Kurung Kumey district (Pron:/kʊˈɹʌŋ kʊˈmi/) is one of the 26 districts of the northeastern Indian state of Arunachal Pradesh, with its district headquarters in Koloriang.

==Origin of name==
The name of this district is derived from the Kurung and the Kumey, the two principal rivers which flow through it. According to the myth the Kurung and the Kumey rivers were two sisters; during the age of marriage Kurung eloped without permission from her parents and Kumey got married according to her parents' wishes. Therefore, the Kurung flows with a violent roar and ashy colour because her parents shout and throw ashes after her, while the Kumey flows silently and clearly with pleasure from her parents.
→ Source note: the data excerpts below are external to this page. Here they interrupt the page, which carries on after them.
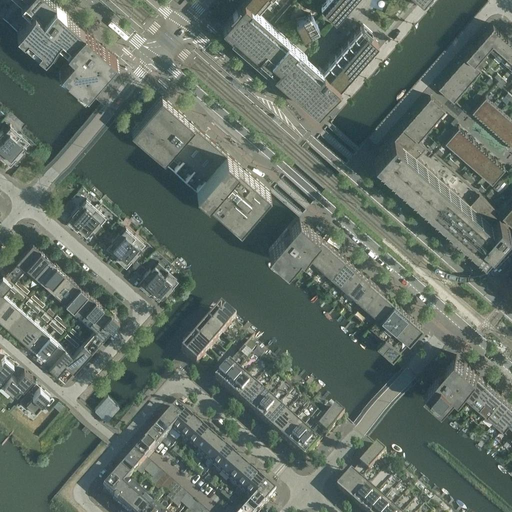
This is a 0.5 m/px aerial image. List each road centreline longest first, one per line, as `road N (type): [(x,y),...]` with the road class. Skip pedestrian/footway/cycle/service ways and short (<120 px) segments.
road 1 (secondary): [(157,57),(456,321)]
road 2 (secondary): [(463,273),(181,30)]
road 3 (residential): [(26,207),(134,299),(137,315),(70,399),(0,338)]
road 4 (residential): [(94,511),(81,493),(86,480),(173,385),(188,389),(306,493)]
road 5 (residential): [(456,321),(306,493)]
road 6 (residential): [(368,150),(492,7),(506,6)]
road 7 (residential): [(26,207),(157,57)]
road 8 (residential): [(335,108),(429,0)]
So people Accepted River was more beautiful than the Kurung River and followed the discipline of their parents.

==History==
The territory occupied by the present district became part of the North East Frontier Tracts in 1914. In 1954, it became part of Subansiri Frontier Division, which was later renamed as Lower Subansiri district. On 1 April 2001, this district was created by bifurcating Lower Subansiri district.

==Divisions==
The following are the sub-divisions and circles of Kurung Kumey district:
- Nyapin Sub-Division: Circles of Nyapin, Phassang
- Koloriang Sub-Division: Circles of Parsi-Parlo, Koloriang, Sangram
- Damin Sub-Division: Circles of Sarli, Damin

There are two Arunachal Pradesh Legislative Assembly constituencies in this district: Nyapin, and Koloriang. Both are part of Arunachal West Lok Sabha constituency.

==Demographics==
According to the 2011 census Kurung Kumey district has a population of 92,076, roughly equal to the nation of Seychelles. This gives it a ranking of 617th in India (out of a total of 640). The district has a population density of 15 PD/sqkm. Its population growth rate over the decade 2001–2011 was 111.01%. Kurung Kumey has a sex ratio of 1029 females for every 1000 males, and a literacy rate of 50.67%.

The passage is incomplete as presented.